La nuova miniserie Netflix, Adolescence, mette in scena una tragedia contemporanea e riflette sulla responsabilità delle azioni e delle relazioni ai tempi dei social media.
Adolescence. Avete già sentito parlare di Andrew Tate? Se la risposta è no, sedetevi, perché abbiamo brutte notizie. Lo chiamano “il re della mascolinità tossica”, Tate (che, per qualche malsana ironia della sorte, è anche il nome di una delle case della cultura londinesi), l’ex-kickboxer, diventato poi influencer, è riuscito a creare un vero movimento maschilista, che promuove apertamente la violenza contro le donne. “La femmina appartiene al maschio”, sostiene l’infelice.
Bannato dai social media, accusato di stupro e sotto investigazione per traffico umano, Tate non è solo: i primi ad ascoltarlo sono stati i giovani, giovanissimi.
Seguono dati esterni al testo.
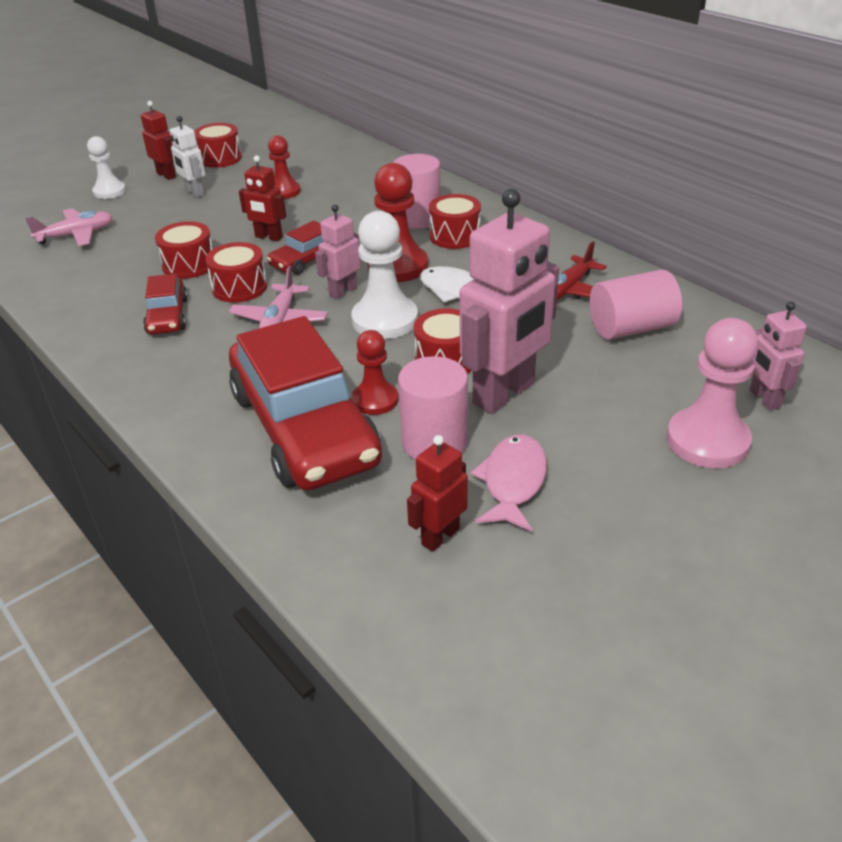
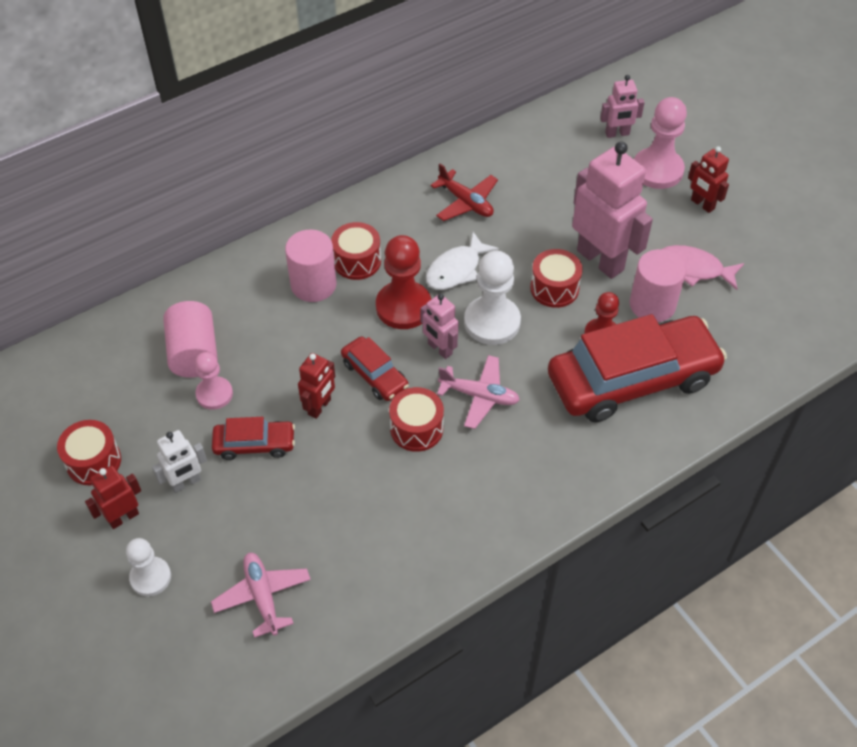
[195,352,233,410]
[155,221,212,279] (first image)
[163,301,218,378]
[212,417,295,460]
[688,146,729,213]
In un articolo pubblicato da The Guardian più di un anno fa, si stimava che i ragazzi inglesi tra i 16 e i 29 anni sono meno aperti al femminismo degli uomini over 60. Un ragazzo su cinque è d’accordo con Tate. Ve l’avevo detto di sedervi.
Il punto di vista di un bambino.
Nella nuova miniserie Netflix, Adolescence, ambientata al giorno d’oggi nel Regno Unito, entriamo in questa triste ed angosciante realtà. Il protagonista è Jamie, un tredicenne che, come la maggior parte dei tredicenni, di anni ne dimostra otto o nove. È un bambino ed è anche un bel bambino: lineamenti delicati, pelle chiara, occhi e capelli scuri. “Diventerà un bel ragazzo”, viene da pensare, guardandolo. Invece Jamie a scuola viene bullizzato perché brutto. O meglio, bullizzato perché “il più brutto di tutti”. “Morirà vergine”, commentano le sue compagne, soprannominandolo “incel” – termine che appartiene al gergo della manosfera e che significa “involontariamente celibe”.
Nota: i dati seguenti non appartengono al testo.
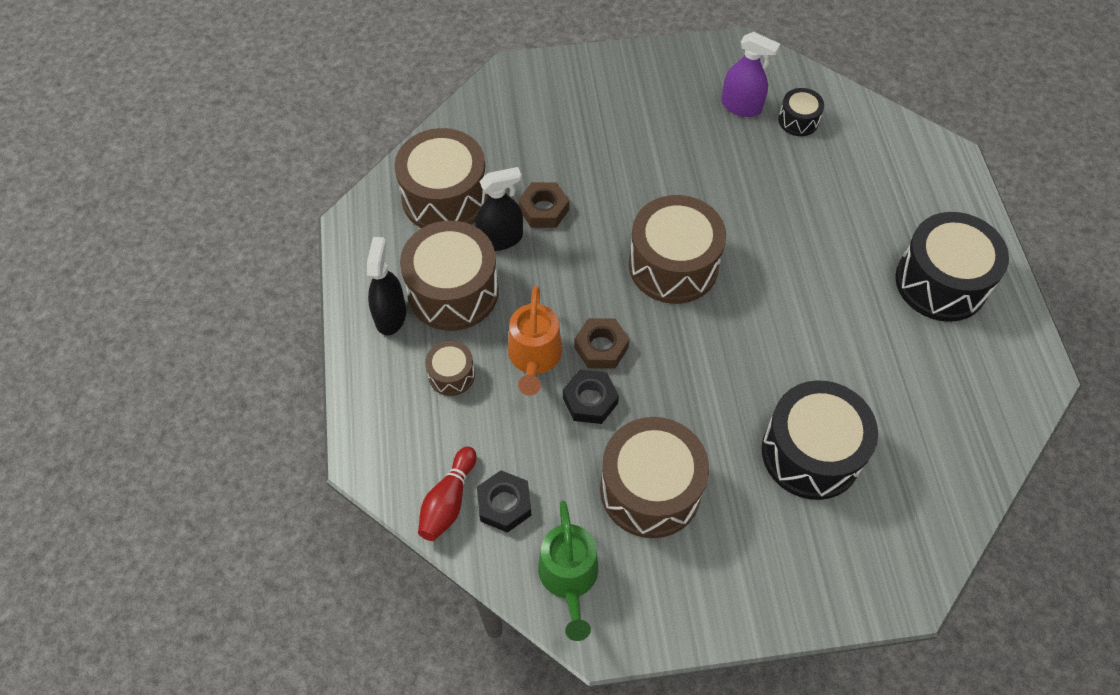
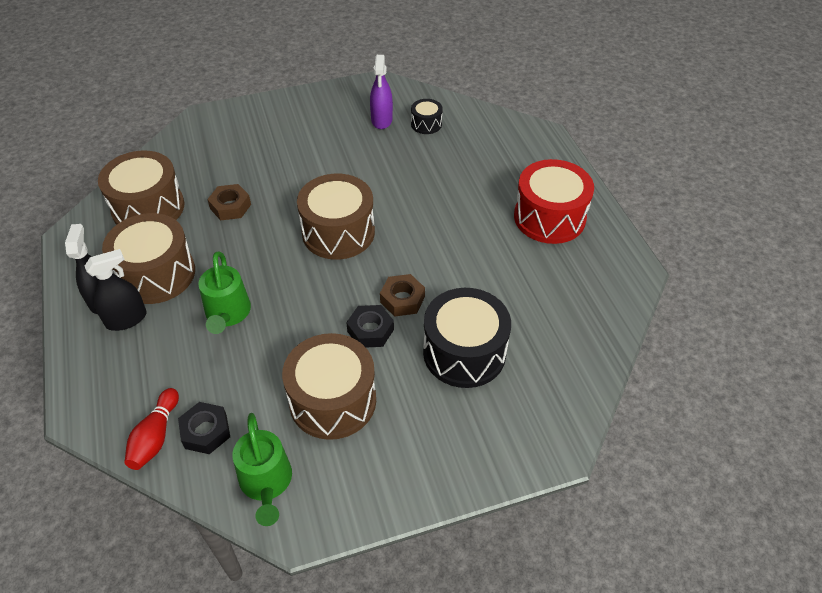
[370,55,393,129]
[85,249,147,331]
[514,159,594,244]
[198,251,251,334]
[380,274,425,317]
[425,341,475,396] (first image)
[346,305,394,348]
Povero ragazzo, non dev’essere facile frequentare un ambiente del genere quotidianamente, nel periodo più confuso e difficile della vita. Menomale che ha due genitori attenti, e dei professori ancora più presenti, pronti a notare cambiamenti, a tutelare le ingiustizie tra i banchi e i corridoi. Ed effettivamente, i genitori attenti e i professori presenti non sembrano mancare in questo microcosmo. Ma… non bastano.
Nella quiete e nella pace domestica Jamie è al sicuro. È questo il punto di vista dei genitori. Chiuso nella sua stanza, con una lucina accesa alla sera o nella notte: la certezza che l’adolescente non possa farsi del male, non possa incorrere in rischi imprevisti. Sappiamo bene, però, che nel 2025 non è certo l’interno o l’esterno a fare la differenza; basta avere una linea wi-fi.
Adolescence ha inizio con l’arresto di Jamie. È accusato di aver ucciso una sua compagna di classe, Katie Leonard. È veramente questo ragazzino mingherlino a essere l’assassino?
“Tutti ricorderanno il colpevole ma nessuno ricorderà lei.”
Ispirandosi a una storia vera, Stephen Graham (cosceneggiatore e coprotagonista della serie) cerca di capire il punto di vista di questa gioventù malata. Di più: cerca di dosare le responsabilità degli adulti, di metterle in discussione, di mostrare che i genitori dei nostri genitori non facevano lo stesso “mestiere”. Il mondo è cambiato e di conseguenza anche i rapporti. E se si parla tanto di come le relazioni (soprattutto amorose) siano messe alla prova ai tempi dei social, non si parla abbastanza di quanto anche le relazioni familiari vadano riadattate, riformulate.
I quattro episodi di Adolescence, girati con grande maestria, si distinguono proprio perché non fanno uso di montaggio: sono quattro piani sequenza. Tralasciando il valore estetico (e già soltanto i movimenti di macchina melliflui sono un piacere per gli occhi), questa scelta si allinea perfettamente all’obiettivo degli autori. Niente tagli, ogni dettaglio è importante. Il piano sequenza permette di riprendere la realtà il più fedelmente possibile. (Pensate alla Nouvelle Vague.) Se da un lato abbiamo la CCTV – inquadratura fissa, pronta a catturare tutto -, dall’altro siamo guidati da una macchina da presa che segue diversi personaggi, dalla casa, alla stazione di polizia, alla scuola.
Amara, amarissima, ma umana; troppo umana, forse? No. Necessaria.